Namanya Iswanto, usianya 42 tahun. Dari keceriaan yang dia sebar, tak ada yang menyangka bahwa Iswanto adalah salah satu korban tragedi bom Kuningan. Dengan suara bergetar, Iswanto menceritakan sedikit pengalamannya saat ledakan bom yang membuatnya kehilangan mata kanan.
"Saya bertugas sebagai satpam di Kedubes Australia. Saya tidak bermaksud mengungkit luka lama. Tapi hari itu tidak akan terlupa seumur hidup. Bagaimana menyakitkannya menjadi korban bom. Bagaimana sakitnya melihat teman kami mendapat kecacatan yang luar biasa," ucap Iswanto. Senyum dia perlahan memudar saat menceritakan.
Di pagi yang penuh teror, 9 September 2004, Iswanto sedang bertugas sebagai penjaga lalu lintas di depan kedutaan Australia. Sekitar pukul 10.15, sebuah mobil boks datang ke arahnya, menuju gerbang kedutaan.
Sampai tiba-tiba, mobil boks itu meledak. Tepat di depannya.
"Mobil boks itu berjalan pelan yang bertujuan masuk di gerbang Kedubes. Saya melihat mobil itu, saya mengarahkan mobil itu agar tidak maju ke gerbang. Tiga langkah saya berteriak mengarahkan mobil itu, tapi mobil itu meledak," ucap Iswanto.

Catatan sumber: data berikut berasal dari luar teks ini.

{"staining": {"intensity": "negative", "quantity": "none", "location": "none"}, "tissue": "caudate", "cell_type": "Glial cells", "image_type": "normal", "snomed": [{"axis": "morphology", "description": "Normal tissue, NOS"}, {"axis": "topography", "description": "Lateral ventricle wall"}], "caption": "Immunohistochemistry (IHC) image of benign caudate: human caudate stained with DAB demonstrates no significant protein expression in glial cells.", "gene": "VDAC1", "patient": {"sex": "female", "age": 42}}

Seketika semua gelap. Iswanto tidak dapat melihat apa pun. Dia hanya dapat mendengar raungan dan teriakan. Tak lama, Iswanto baru merasakan sakit di sekujur tubuh. Sakit yang tak tertanggungkan. 38 titik luka di tubuhnya baru sembuh sepenuhnya usai puluhan operasi yang dijalani selama berbulan-bulan.
"Ada 38 titik luka. Mata sebelah kanan saya buta permanen. Saya hanya mendengar suara teman saya berteriak minta tolong panik. Saya mencoba bangun, mencoba melihat. Namun hanya melihat kegelapan. Saya tidak menyadari mata saya tertusuk. Saya hanya merasakan panas yang luar biasa," tutur Iswanto.
Dua tahun menjalani pengobatan di Singapura dan Australia, Kini, Iswanto bekerja sebagai staf di Kedubes Australia.
"Pemerintah (Indonesia) perhatiannya kecil. Banyak teman butuh pertolongan khususnya obat. Dari 200-an korban, tinggal 11 orang yang masih diberi obat dari Australia," ucap dia.
Iswanto cukup beruntung karena dia salah satu korban bom Kuningan yang biaya pengobatannya ditanggung oleh Australia. Untuk itu, dia berharap agar pemerintah Indonesia lebih perhatian pada korban bom.
"Pesan saya, yang diperhatikan jangan hanya pelaku, tapi korban juga, bagaimana memperdayakan korban, menjadikan korban menjadi duta perdamaian. Ayo kita bangkit bersama," ia menandaskan.